Eminent AME expert on metals and materials recognized on two continents

June 12, 2008 — Terence G. Langdon, the William E. Leonhard Professor of Engineering in the Viterbi School Department of Aerospace and Mechanical Engineering, has won the 2008 Blaise Pascal Medal for Material Science from the European Academy of Sciences (EAS).

He also recently received an invitation to deliver next year's Lee Hsun Lecture at the Institute of Metal Research of the
Chinese Academy of Sciences
in Shenyang, China.

Named after the great 17th century French mathematician-physicist-philosopher, the EAS created the Pascal medal in 2003 to recognize “outstanding and demonstrated personal contribution to science and technology and the promotion of excellence in research and education,” according to its official description.
Terence Langdon and wife Mady with Pascal medal.

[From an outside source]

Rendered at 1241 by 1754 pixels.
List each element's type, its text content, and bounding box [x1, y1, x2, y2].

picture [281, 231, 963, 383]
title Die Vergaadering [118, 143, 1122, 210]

Langdon's citation noted his “outstanding achievements and pioneering research in the processing of ultrafine-grained metals by severe plastic deformation, [and]  fundamental investigations into the properties of materials processed by equal-channel angular pressing and, more recently, high-pressure torsion.”

Formed in 1999, EAS is a non-governmental, non-profit organization designed to bring together distinguished scholars, scientists and engineers performing cutting-edge research and technology development to benefit society.  Academy members are elected solely on their scientific merit and many are Nobel laureates.  Langdon also accepted an invitation to become a member of the European Academy of Sciences.

He received the medal at a ceremony held Nov. 7, 2008, at the Palace of the Academies in Brussels in conjunction with the General Assembly of the European Academy of Sciences. 

The Lee Hsun Awards honor "outstanding accomplishments by worldwide scientists in the fields of materials science and engineering … not only to reward distinguished performance by a scientist, but to promote cooperation and exchange of science and technology between the Institute of Metal Research and its Shenyang Academy for Materials Science."

Langdon will go to Shenyang in Spring, 2009 to deliver a lecture and receive his award.

He is the author of more than 500 published scientific papers in peer-reviewed journals with more than 300 different co-authors.  His publications have received over 17,000 citations.